The influence of one of those imports underlines the point.

“You knew John Leslie brought something extra because he did something that others didn’t really do at a Glasgow level which was talk and organise,” Bulloch recalled.

“Other people talked and made a lot of noise but didn’t really organise. He would be organising all the backs round him and even forwards at set plays, telling us we want this, we want that. So suddenly you had some sort of structure around things and someone pushing and pulling.

“Leadership on the field is massive and if you don’t have that through people talking, communicating, organising others then you can have the best players in the world but if they don’t know what each other are doing then you’re really struggling.

“I learned that you can’t just shout and rave. People just turn off. You need to be saying the right things in the right ways. What one person will react to doesn’t work for another either. If you scream and shout at Gordon Simpson he’ll be up for it, but if you did that to Simon Taylor he’d just turn off and turn his headphones up or something like that.”

As an individual match that 36-22 ranks alongside the 21-6 victory win over South Africa in 2002, Scotland’s first for 20 years against one of the Southern Hemisphere big three and being among Bulloch’s career highlights, but as a relative newcomer on the international scene while he admits he did not realise at the time quite how significant it was.

“It was a surreal type thing in Paris that day. No Scotland team had done that. We’d watched Jim Telfer score his try in 1969 and then we’d watched the ‘Toony flip’ for years, so you thought that wining in Paris was something that happened by a whisker, it wasn’t something you could just rip up the script and start scoring at will which started happening.

“We hammered South Africa without scoring lots of tries in 2002, but from 2000 onwards I don’t think I played in a Scotland side which was free-scoring, so ’99 was special.
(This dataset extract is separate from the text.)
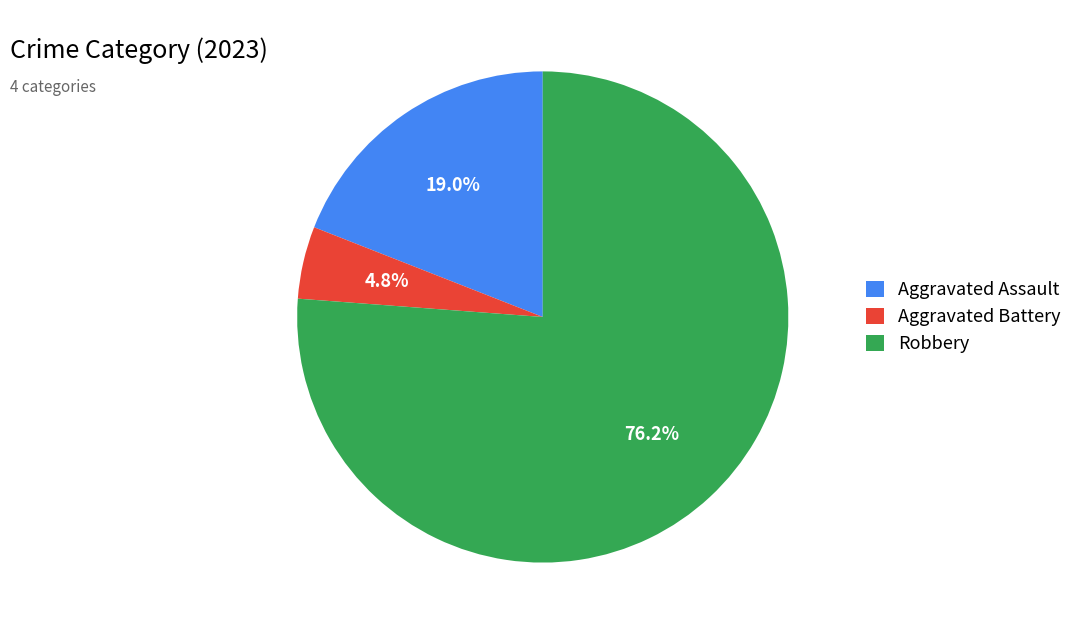

Count the number of slices in the pie.

3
It was so early in my career that I maybe didn’t appreciate it as much as maybe Gary (Armstrong), or Gregor (Townsend), or Taity (Alan Tait), people who’d maybe been through a bit of hardship before that. I was only about 18 months into it. They knew it was their last chance.”

By contrast it was one of an array of highly varied opportunities to come Bulloch’s way over the decade which followed.

As with his response whenever he was invited to try a new activity at school, his life was enhanced by the way he seized them, including that slightly surprising nomination to become a non-executive director of the SRU from 2008 to 2012.

Now chairman of family firm Highland Metals, which was set up by his father-in-law in the seventies, that time in the boardroom served him as well as many of his on-field experiences during what was a testing time with both Scotland and the Lions.

“It probably came too early for me because as a player in the professional era you don’t have enough wider experience or anything to reference it against,” he admitted.

“I hadn’t really been in business for any length of time and even at that I was really picking up things at that stage, so it probably gave more to me than I gave to the job because I just didn’t have the experience. It opened my eyes to what was actually going on, how much politics there was.”

Few who watched him perform for Glasgow, for Scotland, for the Lions and, perhaps most particularly, latterly for West of Scotland, will begrudge him that.

However, as Scotland head for Paris, looking for a first win there since 1999 under a coach who may have finally helped the national team turn a corner in spite of having been told he is now surplus requirements, some may meanwhile wonder whether the sport might have done better to hold onto Bulloch’s rugby knowhow once he had learned how to roll with the blows in the boardroom, just as he previously did on the field of play.